Abstract:
With increased use of fentanyl or fentanyl-analog compounds in the United States, the opioid epidemic has
evolved into a `fentanyl epidemic.' Overdose deaths involving these extremely potent mu-opioid receptor
(MOR) agonists have increased ~30-40-fold in the last 20 years. Moreover, in 2021, drug overdose deaths in
the United States topped 100,000 for the first time ever and more than half of all deaths involved fentanyl or
fentanyl analogs. Yet, the brain neuroadaptations induced by fentanyl and fentanyl analog exposure remain
poorly described. Additionally, it is not known if the high amount of fentanyl-associated deaths are due to
fentanyl being `more addictive' than other opioids, or if fentanyl induces a unique set of neuroadaptations
associated with increased opioid seeking. The limited literature describing molecular alterations following
fentanyl exposure in comparison with other well-studied opioids such as morphine indicates divergency
amongst MOR agonists for neuroadaptations involving microRNA (miRNA) regulation and gene expression.

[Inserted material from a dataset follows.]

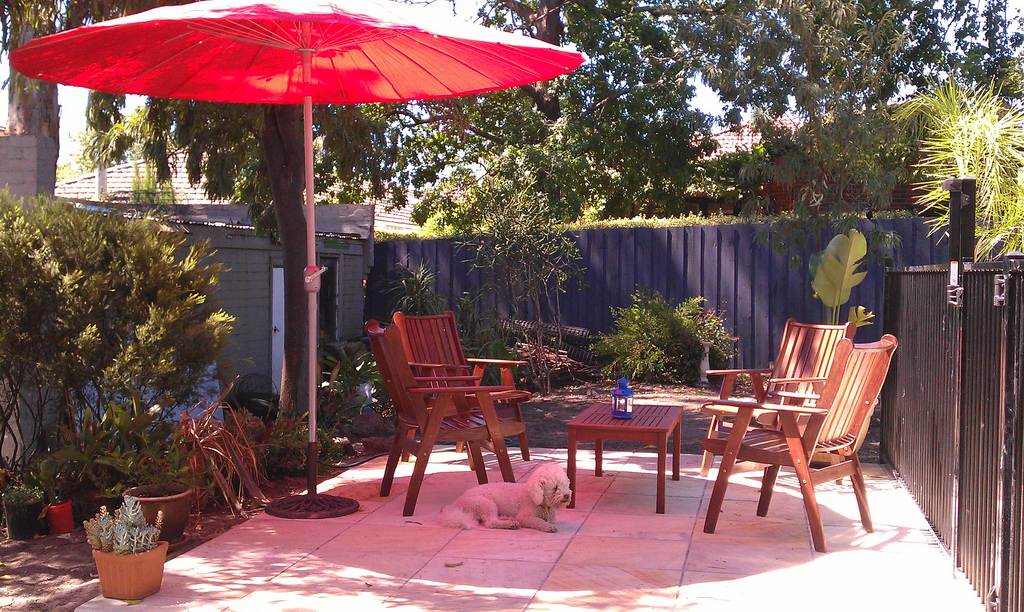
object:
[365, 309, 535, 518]
chair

miRNAs inhibit protein translation to modulate gene expression and have recently emerged as critical
regulators of drug seeking for many drug classes. miRNAs have additional utility as biomarkers because
miRNAs are present in exosomes found in serum of peripheral blood samples. Investigation into the
relationship between drug exposure and regulation of brain miRNAs that can also be detected in the periphery
can be accomplished easily with rodent models of self-administration but has yet to be done. In this exploratory
project, we will use rat opioid self-administration to: 1) examine the acute and long-lasting effects of fentanyl or
the ultra-potent analog furanylfentanyl on exosomal blood serum and orbitofrontal cortex (OFC) brain
microRNA (miRNA) profiles; 2) compare the fentanyl-induced miRNA profiles to the less potent opioid heroin;
3) correlate fentanyl-induced blood and brain miRNA profiles to opioid seeking behavior at multiple timepoints;
and 4) directly compare fentanyl-, furanylfentanyl- and heroin-induced drug seeking behavior at response-
equivalent dosages to identify agonist-specific differences in long-lasting drug seeking behavior. This project
will provide critical insight into both the immediate and long-lasting molecular consequences of fentanyl and
furanylfentanyl exposure on brain neurochemistry and identify miRNA-mediated pathways associated with
opioid seeking. Therefore, this study provides an essential opportunity to understand the relationship between
blood and brain miRNA expression as an indication of opioid craving. Studies of blood miRNA profiles
associated with drug seeking behavior have translational potential, as biomarkers indicative of recovery from
substance use or relapse may help to inform patient care or treatment responsiveness.